Published: February 21, 2008
The New York Times – WASHINGTON — Makers of medical devices like implantable defibrillators or breast implants are immune from liability for personal injuries as long as the Food and Drug Administration approved the device before it was marketed and it meets the agency’s specifications, the Supreme Court ruled on Wednesday.

The 8-to-1 decision was a victory for the Bush administration, which for years has sought broad authority to pre-empt tougher state regulation.

In 2004, the administration reversed longstanding federal policy and began arguing that “premarket approval” of a new medical device by the F.D.A. overrides most claims for damages under state law. Because federal law makes no provision for damage suits against device makers, injured patients have turned to state law and have won substantial awards.

The Bush administration will continue its push for pre-emption in another F.D.A. case that the court has accepted for its next term, on whether the agency’s approval of a drug, as opposed to a device, pre-empts personal injury suits. Drugs and medical devices are regulated under separate laws.
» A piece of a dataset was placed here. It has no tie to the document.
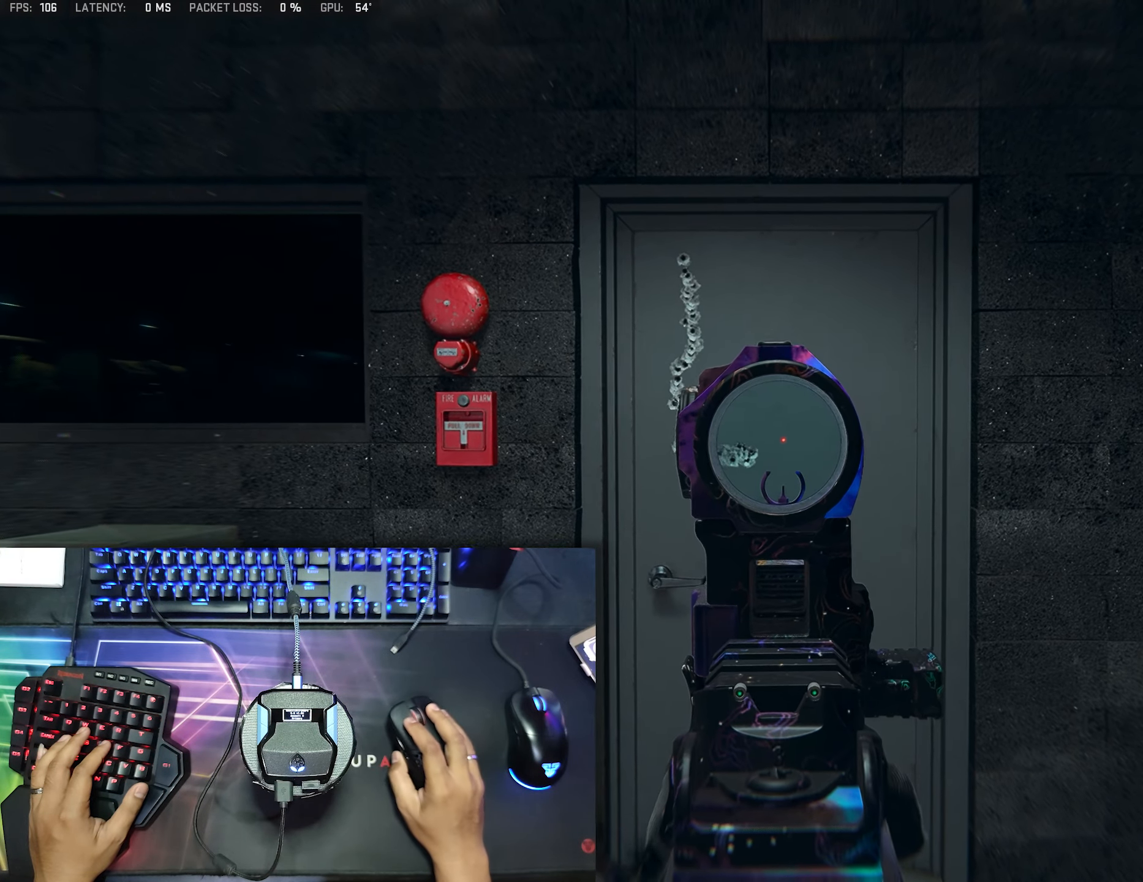
{"buttons": ["L2"], "left_stick": "center", "right_stick": "center", "events": []}
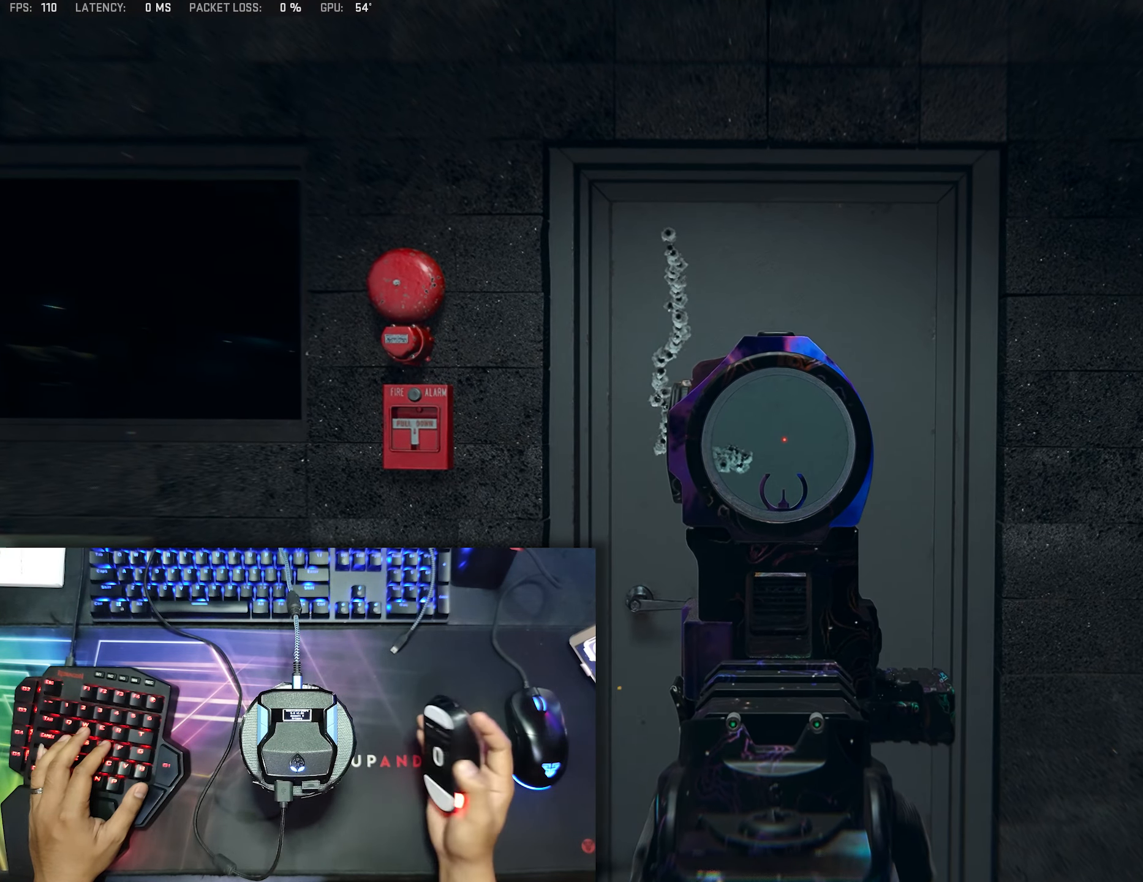
{"buttons": ["L2", "R2"], "left_stick": "center", "right_stick": "down", "events": [[250, "R2", "down"], [250, "right_stick", "down"]]}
The case before the court concerned only medical devices that had gone through the premarket approval process specified by the Medical Device Amendments of 1976. Most devices now available reached the market through a different process, under which the F.D.A. found them to be “substantially equivalent” to those marketed before the 1976 law took effect.

The Supreme Court ruled in 1996 that this less rigorous approval process does not pre-empt state damage suits against the manufacturers of “grandfathered” devices.

Devices subject to the premarket approval process, and thus affected by the court’s opinion, tend to be more technologically advanced, expensive and, in some instances, risky.

Examples of devices that have been the subjects of recent lawsuits include an implantable defibrillator, a heart pump, a spinal cord stimulator, a drug-coated stent, an artificial heart valve, and prosthetic hips and knees.

It was not immediately clear how many of the thousands of lawsuits against medical device manufacturers would be affected, though some pending cases will almost certainly be nullified.

The decision, for example, does not foreclose lawsuits claiming that a device was made improperly, in violation of F.D.A. specifications. Cases may also be brought under state laws that mirror federal rules, as opposed to supplementing them.

Next Monday, the court will hear another F.D.A. pre-emption case, on whether a state case can be based on the claim that a drug maker committed fraud by misrepresenting or withholding information from the agency during the approval process. The administration is supporting the manufacturer in that case, Warner-Lambert Co. v. Kent, No. 06-1498, which concerns the diabetes drug Rezulin.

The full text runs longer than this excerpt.